文庫本にしては分厚く、500p近くのボリュームですが一気に読んでしまいました。
内容は「山口百恵とその時代」の評論ということで、「山口百恵前夜」とも言うべき戦後の芸能界から引退する80年代までの流れも押さえてあります。百恵ちゃんのことだけ知りたい方にはお勧めしませんが、私はとても興味深く読み進めました。ナベプロの歴史はなんとなく知ってましたが、ホリプロやサンミュージックの成り立ちやプロダクション同士の関係性などは意外でしたね。
「総体としての山口百恵」を書きたかったということで、本人はもちろん、その「総体」の一部である関係者の当時の発言を幅広く収集されてるのですが、私は歌手・山口百恵のファンで正直、女優・山口百恵については未知であり、特にドラマ/映画関係者・映画関連雑誌からの引用が新鮮でした。
著者も「歌手と女優としての活動をどちらに偏ることなく描いた」とあとがきで述べており、やはり女優としての活動なくしては歌手としての成功もなかっただろうし、そういった意味で両方成功した事例である美空ひばりに関しての記述も結構ありました。

> [提供データ]:
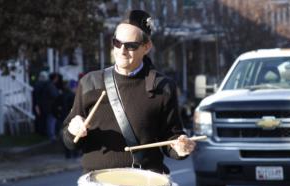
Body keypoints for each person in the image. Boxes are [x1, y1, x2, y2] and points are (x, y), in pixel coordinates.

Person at [63, 10, 195, 177]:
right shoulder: (90, 83)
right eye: (117, 43)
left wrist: (181, 148)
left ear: (146, 47)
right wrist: (73, 131)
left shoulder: (163, 87)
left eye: (131, 46)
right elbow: (69, 142)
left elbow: (171, 138)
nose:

> [やること]: 山口百恵を論じた本の感想文を、最後の文のあとから引き継いで書き進める。

> [練習の解答]:
あの若さで女王・美空ひばりに迫った「山口百恵」の凄まじさは、例え百恵ちゃんを知らない人がこれを読んでも充分に伝わるのではないかと思います。
映画みなきゃなあ。。
あとは淳子・晶子ちゃんら同世代との比較やピンクレディー紅白辞退の裏側、賞レースの攻防、ナベプロの衰退など百恵ちゃんを取り巻いていた環境についても描いてあって、当時を知らない私には面白かったです。
百恵ファンで芸能史・歌謡史に興味がある人は是非。
しかし…タイトルの「赤と青とイミテイション・ゴールド」ですが本文中にそれにつながる記述はなく、私の勝手な解釈だと
赤=「赤いシリーズ」…女優業?
青=「青い性路線」~「蒼い時」…歌手業?
イミテイション・ゴールド=偽の金ってことで一見華やかに見える芸能界?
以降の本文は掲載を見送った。